Nenhum livro pode ser visto tanto como um jogo, quanto um romance policial. E é por isso mesmo que, desse ponto de vista, o seu autor tem algo de um inventor de jogos. Alguns, naturalmente, escreveram livros ao nível do jogo do galo, nada mais. Mas Ross Macdonald apresentou, em matéria de policial, o xadrez. Nada menos.

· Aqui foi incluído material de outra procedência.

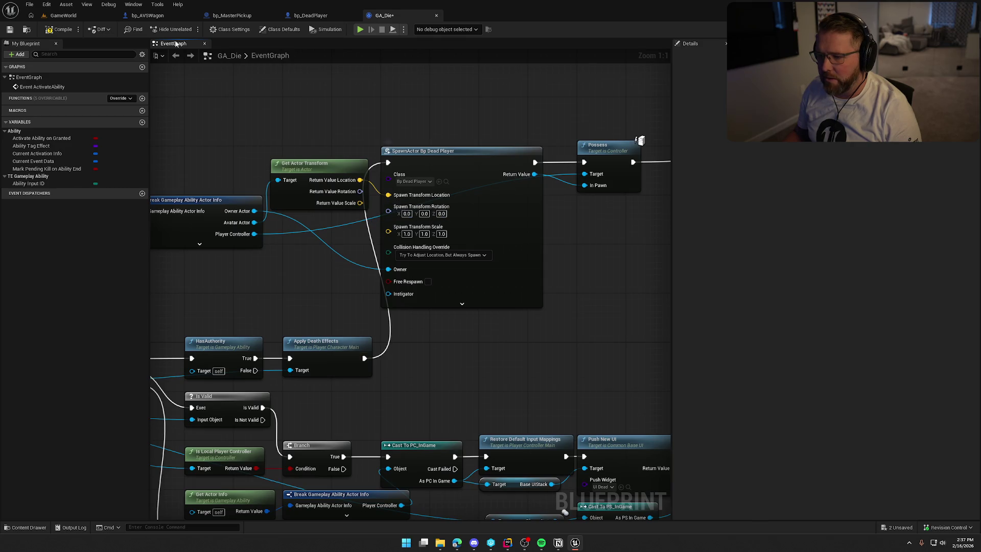
pyautogui.click(57, 30)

Escrevi, em outro post, que os seus textos têm, também, uma grande consistência literária. Podem duvidar. Mas apraz-me mostrar um par de exemplos. O narrador, um detective profissional, descreve o cliente, que acaba de conhecer: " Keith Sebastian saiu da casa em mangas de camisa. Era um um homem elegante, nos seus quarenta e tal, com espesso e encaracolado cabelo castanho, grisalho nos lados. Estava ainda por barbear, e o seu crescer de barba parecia sujidade fibrosa, que tivesse sido esfregada no rosto". Ou, mais tarde, a propósito do mesmo Sebastian, com quem fora falar, no local em que este trabalhava, e onde uma secretária lhe disse que o ouvira chorar: "Eu gostava mais de Sebastian desde que soubera que ele tinha lágrimas dentro da sua cabeça encaracolada".
Um último pedaço:
"Eu sei isso", disse ela, impacientemente. "Vai tentar?" Pressionou ambas as mãos sobre o seu peito, e depois ofereceu-mas, vazias. A sua emoção era, ao mesmo tempo, teatral e real".
Da mesma forma, descrevendo, não só as personagens, mas o interior das casas, ou as vilas, ou as cidades, Ross Macdonald consegue a proeza de fazer com que as vejamos e, mais do que isso, com que gostemos de as ver: com que, lembrava ainda ontem o meu primo, nos apetecesse estar mesmo lá.
Nada disto constitui o conjunto dos pormenores ignoráveis do jogo: tais pormenores conferem-lhe, pelo contrário, uma credibilidade e uma espessura sem as quais teria menos interesse jogá-lo.
Mas o jogo, em si - e cada novo romance é um novo, diferente e completo, com um mecanismo de relógio no seu interior, subtil e engenhoso - depende de uma conjugação perfeita dos elementos. O leitor é enganado. Deve pensar por si, para chegar a uma solução, e faz parte do jogo que o conduzam para a solução errada. Ou não se deixa enganar. Ou, o que frequentemente acontece, é alguém que desconfia; está sempre com um pé atrás, e luta para que o não enganem: ora quando mesmo este tipo de leitor, de segundo grau, percebe, no fim, que o detective - e o autor - antecipou os seus juízos menos óbvios, e os usou, honestamente, para vencer, é porque o detective - e o autor -, sem passes de magia, sem vozes divinas, é realmente do melhor.
Ross Macdonald é, realmente, do melhor. Talvez, até, um pouco mais: no policial, ele é o melhor.
2 comentários:
Estou ávida para ler romances policiais diferentes...
Espero que os romances de Ross MacDonald sejam tão bons quanto os de James Ellroy!